*ACTIVITY LIST*
[a] In the article on Saha's view of a Lewandowski move, write out the section from "At 37, Lewandowski" to "future itself? No.", replacing "temporary" with "short-lived".
[b] Continue the article on Saha's view of a Lewandowski move from the point where it stops.

The catch is obvious. Age.

At 37, Lewandowski would arrive as an immediate boost, not a long-term pillar. Saha’s mind goes back to Zlatan Ibrahimovic’s short, explosive stay in Manchester. The Swede arrived on a free, scored 28 goals in 2016-17, and dragged United to the Community Shield, League Cup and Europa League under Jose Mourinho. He was magnificent. He was also, inevitably, temporary.

“With Zlatan, it was always, ‘he will leave in two years’,” Saha reflected. The same logic would hang over Lewandowski. A statement, yes. A bridge to the future, maybe. The future itself? No.

Style clash up front

There is another footballing problem. It is not just about birth certificates and contract length. It is about how a forward line actually works on the pitch.

Saha sees a stylistic overlap rather than a complement. Sesko and Lewandowski, to his eye, occupy similar spaces, attack in similar ways, and demand similar service.

“The problem I see is just because Lewandowski still has the same style as Sesko,” he said. In his ideal world, United would have a partner who unlocks Sesko, not one who mirrors him. He talks about a 4-4-2 shape, but not one where two like-for-like strikers stand on each other’s toes.

“I don’t see Sesko and Lewandowski playing together,” Saha admitted. That would mean rotation, shared minutes, and a constant trade-off between present and future. Useful depth, certainly, but not the perfect blend.

That tension explains his hesitation. He accepts that going back into the Champions League demands experience, demands know-how, demands players who have felt the pressure of knockout nights and embraced it. Lewandowski ticks all of those boxes. The question is whether he ticks the right ones for this particular United.

The template Saha wants United to follow

When Saha describes the kind of forward he would really like to see, he reaches for a different template. He talks about Kylian Mbappé — not as a realistic target, but as a type. Explosive, mobile, unpredictable. Someone who can orbit around a focal point rather than duplicate it.

He points to Olivier Giroud’s role for Mbappé with France: the classic No.9 who occupies defenders and creates room for the runner, the dribbler, the chaos agent. That, Saha insists, is a formula United know well.

He reels off the names. Dwight Yorke buzzing around Andy Cole. A support act rotating around Ruud van Nistelrooy. Partnerships built on contrast, not similarity. Combinations that worked across eras, across managers, across tactical fashions.

*RECORD EXCERPTS*
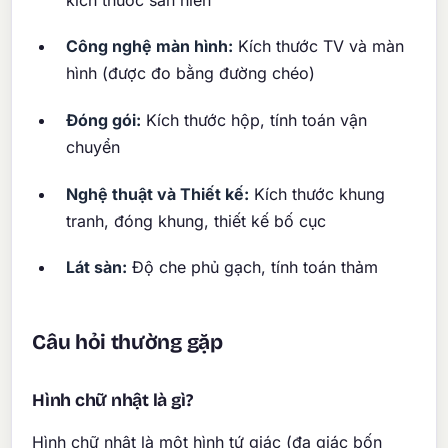
Công nghệ màn hình:
Kích thước TV và màn
hình (được đo bằng đường chéo)
Đóng gói:
Kích thước hộp, tính toán vận
chuyển
Nghệ thuật và Thiết kế:
Kích thước khung
tranh, đóng khung, thiết kế bố cục
Lát sàn:
Độ che phủ gạch, tính toán thảm
Câu hỏi thường gặp
Hình chữ nhật là gì?
Hình chữ nhật là một hình tứ giác (đa giác bốn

*EXPECTED OUTPUTS*
[a]
At 37, Lewandowski would arrive as an immediate boost, not a long-term pillar. Saha’s mind goes back to Zlatan Ibrahimovic’s short, explosive stay in Manchester. The Swede arrived on a free, scored 28 goals in 2016-17, and dragged United to the Community Shield, League Cup and Europa League under Jose Mourinho. He was magnificent. He was also, inevitably, short-lived.

“With Zlatan, it was always, ‘he will leave in two years’,” Saha reflected. The same logic would hang over Lewandowski. A statement, yes. A bridge to the future, maybe. The future itself? No.

[b]
“This type of player, this is where Manchester United have always been dangerous,” Saha said. A striker to pin, a striker to roam. One to finish, one to disturb. For him, that is not nostalgia. It is a blueprint.

Money, priorities and a calculated risk

Unlike some recent summers, United are not heading into this window short of funds. With the market opening on June 15, they will have money to address multiple areas — and the midfield, in particular, demands attention.

That is where the attraction of a free transfer grows sharper. Signing Lewandowski without a fee would allow Carrick and the recruitment team to pour resources into other problem zones while still adding one of the most decorated centre-forwards of his generation.

There is also the mentorship angle. Sesko is already scoring, already imposing himself, but he is far from the finished article. Training every day alongside Lewandowski, learning movement, timing, finishing habits from a master of the craft, could accelerate his development in ways no coaching drill can replicate.

Do that right, and United might avoid the need to spend another fortune on a “ready-made” No.9 in two or three years’ time. They would have grown their own, with elite guidance, under their own roof.

So the dilemma sharpens. Do United lean into the short-term punch of a 37-year-old legend whose numbers in Europe speak for themselves, accepting the stylistic overlap and the ticking clock? Or do they chase a different profile, one that stretches defences in new ways and revives the old Yorke-Cole, Van Nistelrooy dynamic Saha still swears by?

For a club stepping back into the Champions League spotlight, it is not just a transfer question. It is a statement of identity.